# BAGIAN TEKS:
![]() |
Gambar : Komunitas Daras Filsafat |
Pada akhir tahun 1970-an, sejumlah
kecil kalangan orientalis
mengklaim bahwa peristiwa-peristiwa penting yang di tulis oleh sebagian Muslim tentang catatan sejarah
Islam,
seperti sejarah awal
peradaban Islam, Shirah Nabiwiyah dan beberapa literatur kesejarahan tidak memiliki landasan konteks sejarah. Alur penalaran ini
awalnya dimulai oleh beberapa sejarawan
seperti Patricia
Crone dan Michael Cook, sebuah narasi
singkat dalam karyanya yang mereka tulis “The traditional account
of the rise of Islam is a monumental fabrication” Terj. Kisah tradisional tentang kebangkitan Islam
merupakan rekayasa yang monumental, (Hagarism;
The Making Of The Islamic World Crone, Cook, hal. 3, 1977). Meskipun
kemudian, pada akhirnya
mereka menarik
kembali hipotesis dengan menganggapnya tidak berdasar dan terlampau ekstrim. Hal ini terjadi setelah banyak bantahan dan kritik oleh para ahli sejarah
dan akademisi barat
yang menentang seperti Fred Donner, Angelika
Neuwirth, Gregor Schoeler, dkk.
Di abad modern ini, ketika ilmu
pengetahuan terus menggugat narasi-narasi lama, muncul pula suara-suara yang
mempertanyakan dasar-dasar historis agama besar dunia, termasuk Islam. Memang tidak dapat dielakkan bahwa dalam sejarah panjang peradaban, agama selalu menjadi salah satu medan
paling keras dalam perdebatan identitas, kuasa, dan kebenaran. Salah satu suara
yang paling kontroversial pada
dekade abad ini yang berasal dari Daniel Gibson atau dikenal dangan nama penanya Dan Gibson, seorang peneliti independen yang mengklaim bahwa seluruh narasi
tradisional tentang Nabi Muhammad SAW dan kota suci Mekah adalah hasil rekayasa sejarah.
Daniel Gibson menuangkan
hasil tesisnya melalui bukunya “Let the Stones Speak:
Archaeology Challenges Islam, Dan Gibson juga meluncurkan sebuah
proyek yang ia sebut Project Nabatean. Inti dari proyeknya ialah sebuah teori
yang menyatakan bahwa kota suci Islam yang asli bukanlah Mekah, melainkan Petra. Sebuah kota kuno di Yordania
yang dulunya merupakan pusat peradaban Nabatean. Lebih dari itu, Gibson bahkan
menyiratkan kecurogaan bahwa Nabi Muhammad SAW mungkin atau
barangkali hanya tokoh fiksi, atau paling tidak merupakan sosok
yang disengaja dibentuk untuk membangun legitimasi keagamaan dan politik
dinasti-dinasti awal Islam.

# DATA YANG DITAMPILKAN:
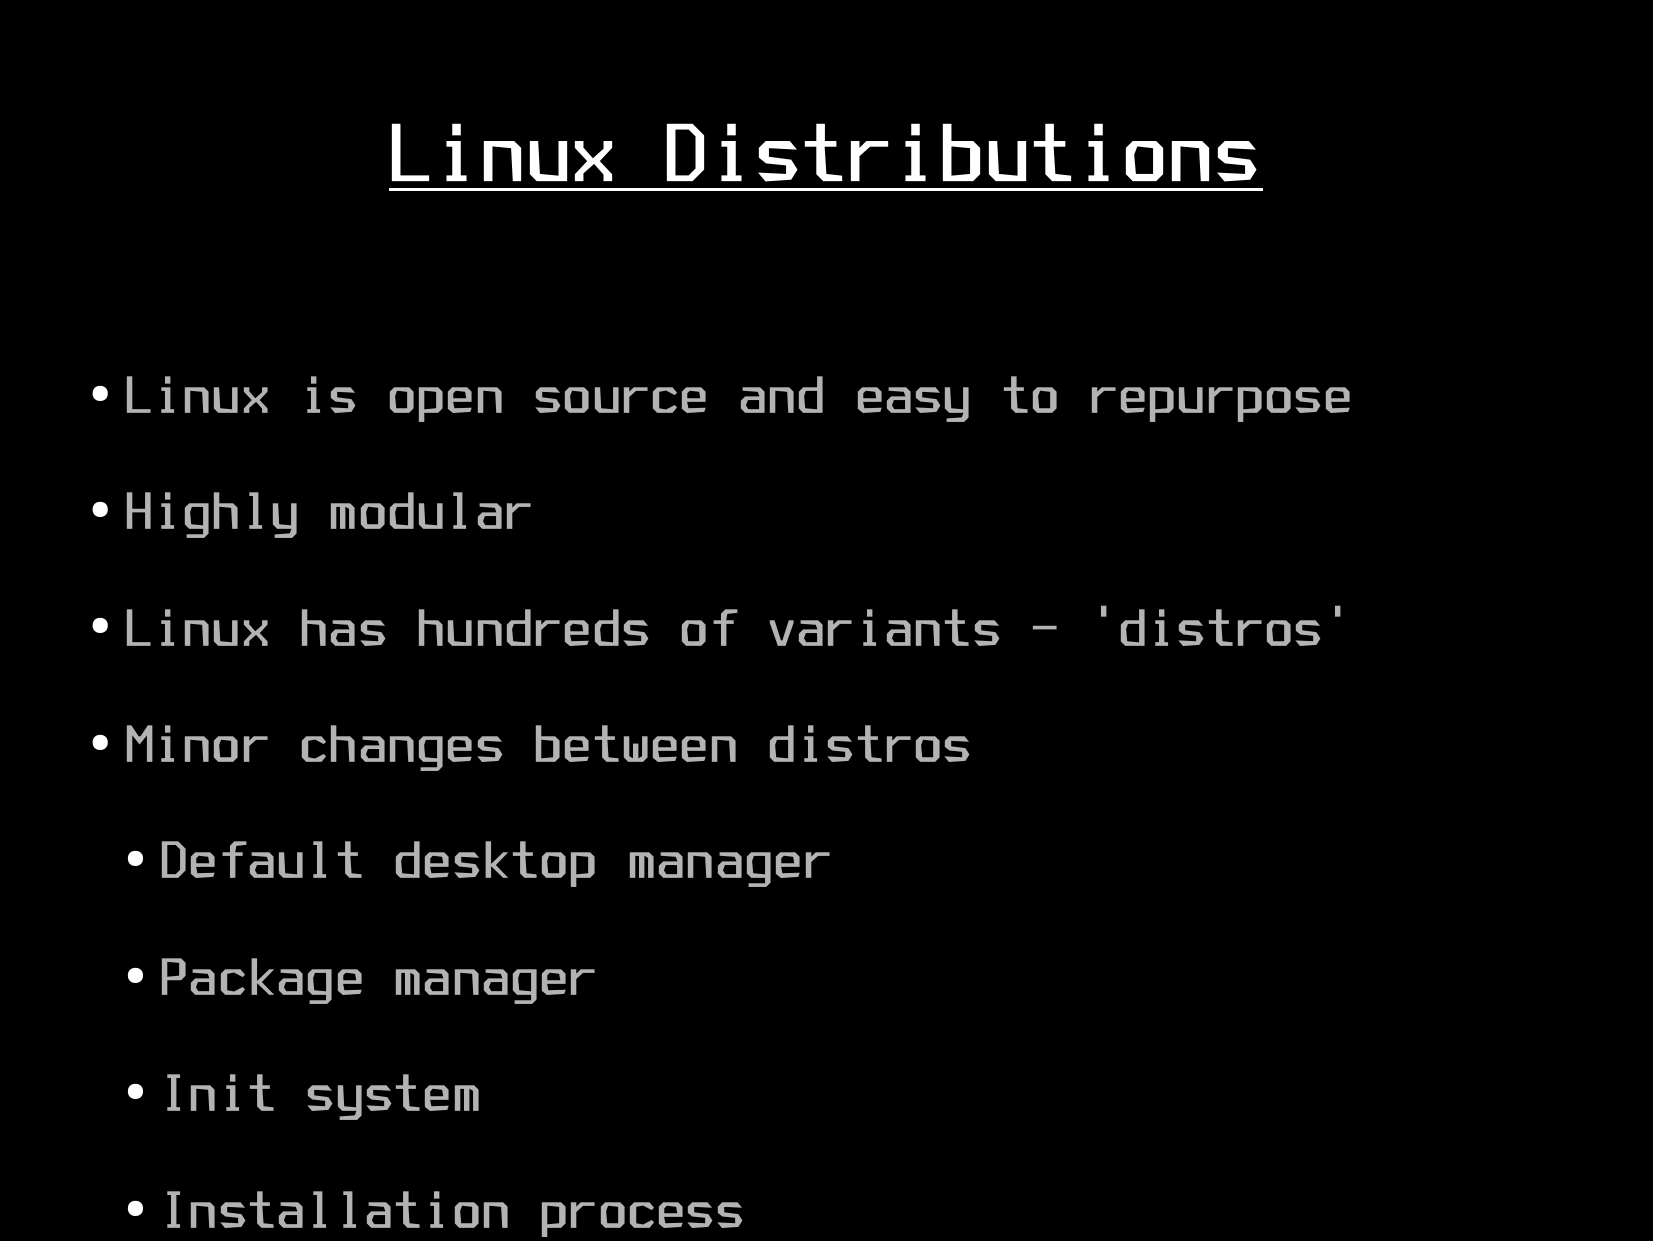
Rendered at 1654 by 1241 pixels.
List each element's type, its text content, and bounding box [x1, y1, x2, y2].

# PETUNJUK TUGAS:
Teruskan tulisan tentang klaim para orientalis dan Dan Gibson mengenai sejarah awal Islam, dimulai sesudah kalimat terakhirnya.

# JAWABAN:
“I think there was a real Muḥammad, around the time that Islamic history
describes him. I think the historical dates could have been out by as much
as 20 years, but overall they are quite accurate. I believe this because there
are always issues matching up one civilization’s histories with another. I
believe that Muḥammad was born in a city known as Mecca, but that city also had
other names, including Rekem, Seir, Sela, and Petra. The later Islamic
writers used the name of Mecca for both Petra in Jordan and Mecca in the Hijaz.
In time their identities merged into one memory of one place in Saudi Arabia,
rather than two.” - Dan Gibson, Let the Stones Speak, hlm. 253.
Klaim-klaim yang semacam itu tentu bukan hanya menantang narasi keagamaan yang telah hidup selama lebih dari 14 abad, tetapi juga menyentuh
jantung spiritual miliaran Muslim di seluruh dunia. Maka pertanyaannya:
benarkah klaim Gibson sahhih secara ilmiah? Atau sebaliknya, apakah ada kelemahan
metodologis dan logis yang justru membuat teorinya rapuh sejak awal?
Kesalahan Logika Historis
Salah satu argumen yang utama dalam bukunya mengenai bangunan masjid-masjid periode
awal yang tidak mengarah ke Mekah, melainkan ke
Petra. Dr. David A. King seorang
sejarawan sekaligus direktur
Institut Sejarah Sains di Universitas Johann Wolfgang Goethe menantang metodologi Gibson ini, dengan menyatakan bahwa asumsi yang dibuat tentang orientasi masjid
adalah cacat. Dia menekankan dan
menggarisbawahi dalam bantahannya bahwa umat Islam awal memiliki alat dan teknik yang terbatas untuk
menentukan arah kiblat, yang melemahkan kesimpulan Gibson tentang keakuratan
orientasi yang
dilakukannya. David
King melihat kesimpulan Gibson mengenai orientasi
masjid awal didasarkan pada teknologi GPS modern, yang mungkin tidak secara
akurat mencerminkan konteks sejarah dan praktik-praktik komunitas Islam
awal. Gibson terlalu bergantung pada alat kontemporer yang dapat
menyebabkan salah tafsir terhadap data historis.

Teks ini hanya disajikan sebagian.